Plaintiffs Harvey and Nielsen first filed a complaint against the defendant companies in March 1974. This complaint, as amended in January of 1975, sought recovery in three counts. Count I alleges, Inter alia, a conspiracy in restraint of trade in violation of § 1 of the Sherman Act, 15 U.S.C. § 1. Count II alleges violation of Idaho Code § 28-2-615 (corresponding to § 2-615 of the Uniform Commercial Code), which pertains to a seller's duty to allocate supplies to customers under a contract of sale; Count III charges tortious interference with contractual and business arrangements alleged to exist between plaintiffs and Wholesale.

The defendants moved for summary judgment in July 1974, supporting their motion with affidavits pursuant to F.R.Civ.P. 56. Plaintiffs filed counter-affidavits. In addition, both parties have taken depositions and have filed subsequent affidavits and counter-affidavits.

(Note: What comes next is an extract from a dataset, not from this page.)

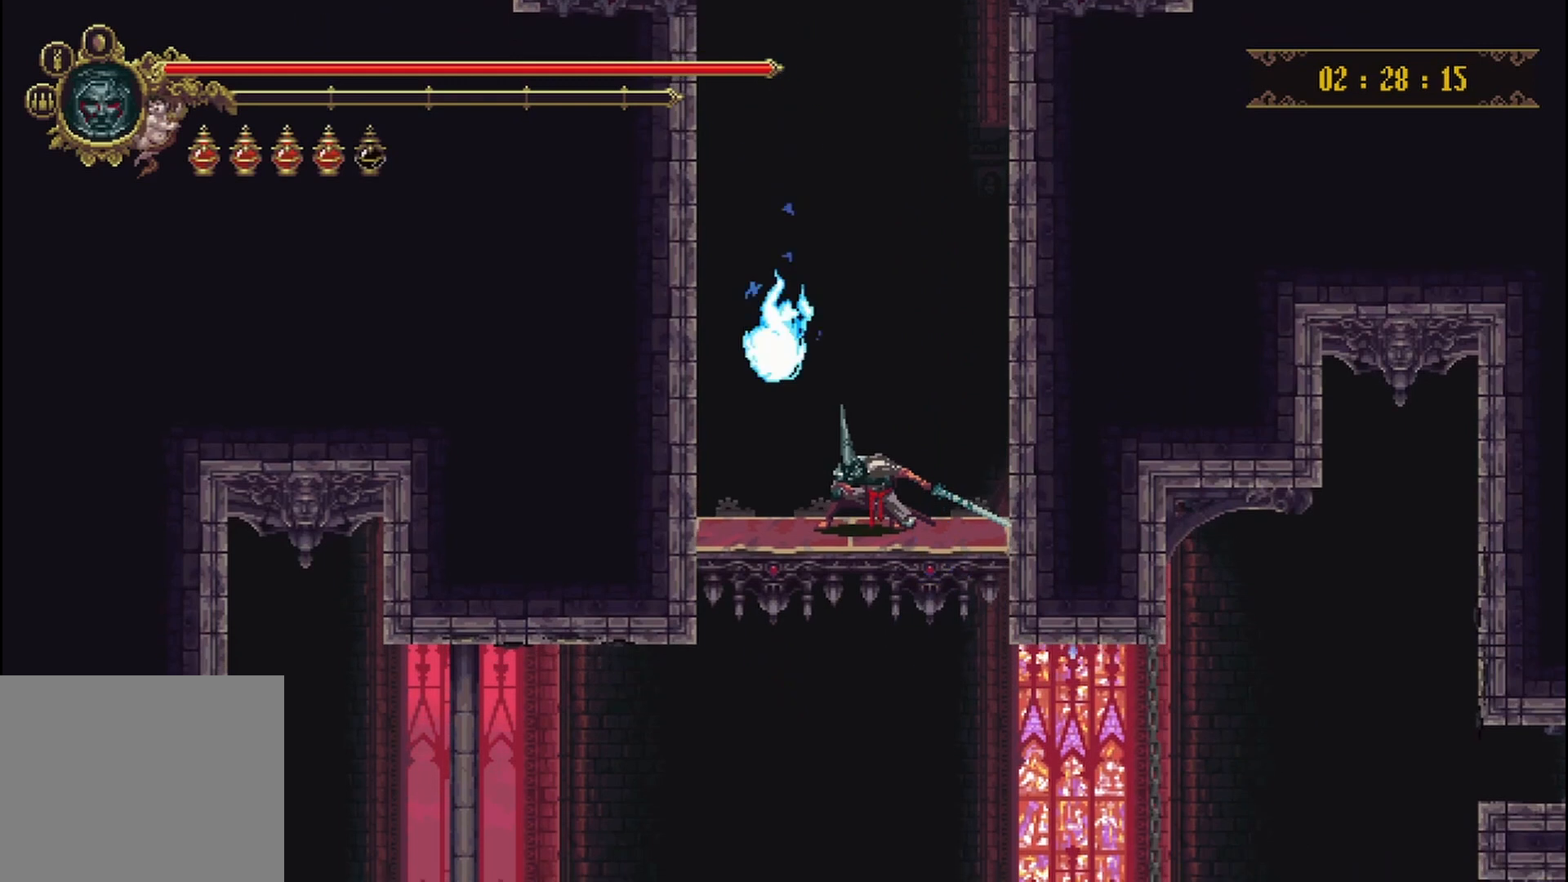
{"buttons": [], "left_stick": "down", "right_stick": "center", "events": []}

In a partial summary judgment order of September 5, 1975, the district court granted the defendant companies' motion for summary judgment on the Count I (Sherman Act) claim, but allowed the other two counts of the amended complaint to remain on the merits. Harvey and Nielsen appealed from the partial summary judgment and both parties briefed the Sherman Act issue for this court. However, on February 3, 1977, this court dismissed the appeal for lack of a final order in the district court, remanding the matter for disposition of the remaining two counts. On June 10, 1977, the district court entered a final judgment in favor of defendants on these counts, and this appeal followed.

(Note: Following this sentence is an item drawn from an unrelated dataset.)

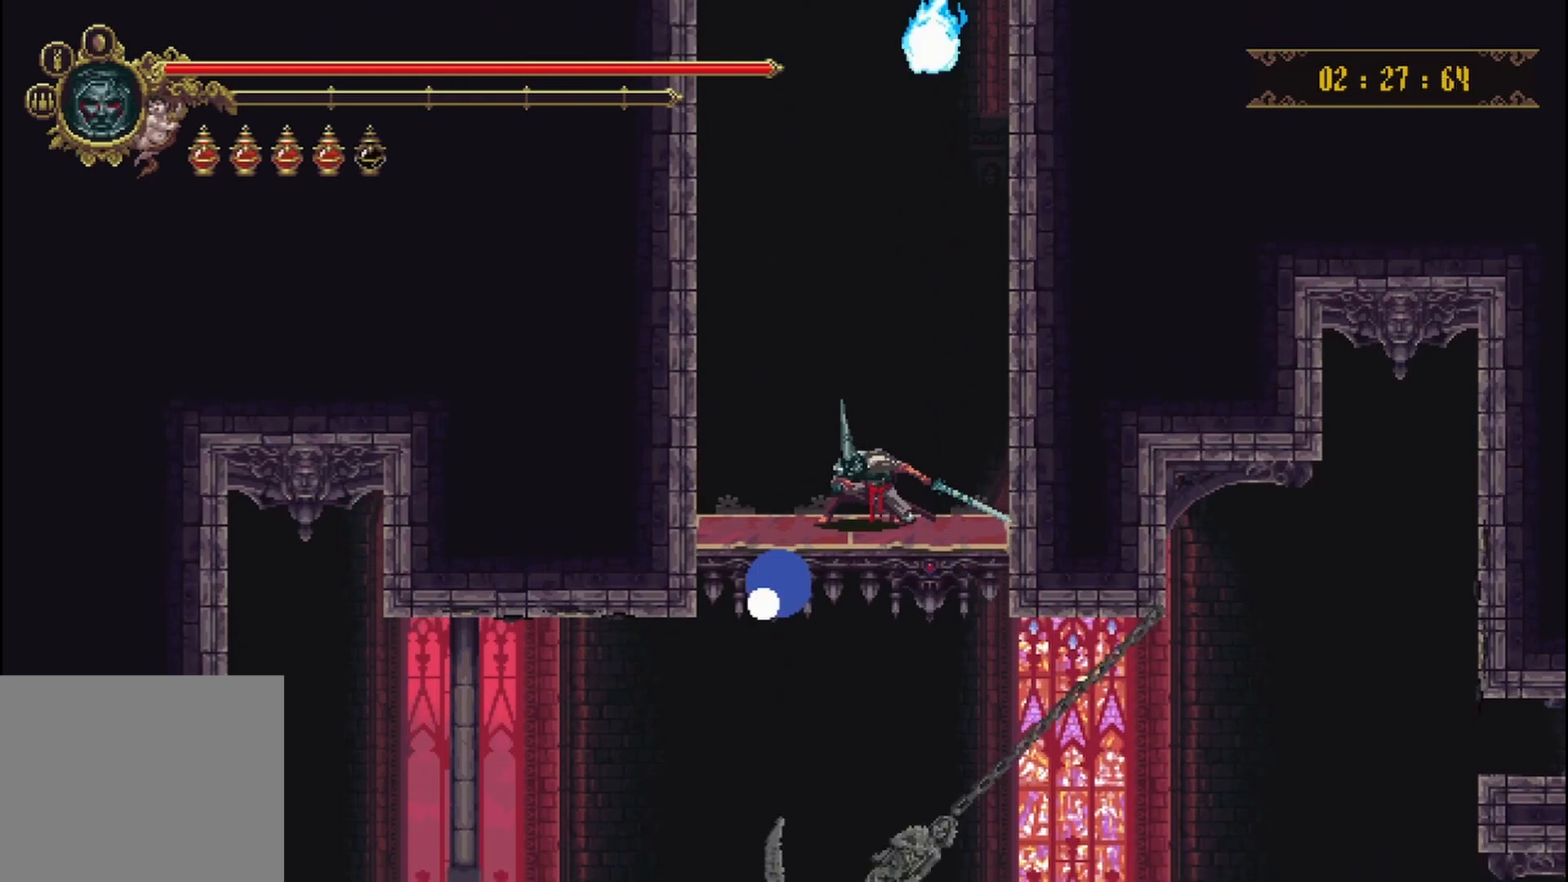
{"buttons": [], "left_stick": "down", "right_stick": "center", "events": []}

In accordance with this court's order of February 3, 1977, the parties utilized their briefs prepared in the first appeal for their Sherman Act claim in this second appeal. Both parties, in addition, briefed on this appeal the issues arising under Count II. Plaintiffs did not pursue their Count III claim in briefs or at oral argument on this appeal.

II. SHERMAN ACT CLAIM: INTRA-ENTERPRISE CONSPIRACY

Plaintiffs allege that the defendant companies' course of conduct during the period of fuel shortage constituted a "combination or conspiracy in restraint of trade" prohibited by § 1 of the Sherman Act. 2 To prevail on this claim under § 1, plaintiffs ultimately would have to prove that the restraint alleged was an unreasonable one. 3 First, however, they must surmount the threshold hurdle of showing a combination or conspiracy. Defendants argue that plaintiffs have not passed this threshold.

a. Factual Issues

The parties do not dispute the following facts: that the incorporators of all the defendant corporations are the same; that Farris C. Lind is the sole shareholder, President and Board Chairman of Wholesale and of all the Retail Companies; that Lind, his wife Virginia, and Neal R. Olson are the directors of each of these corporations; that Olson is Executive Vice President and General Manager of each corporation; that Virginia Lind has never taken an active part in management of the corporations; and that accounting convenience and tax benefits were the original reasons for doing business through separate corporations.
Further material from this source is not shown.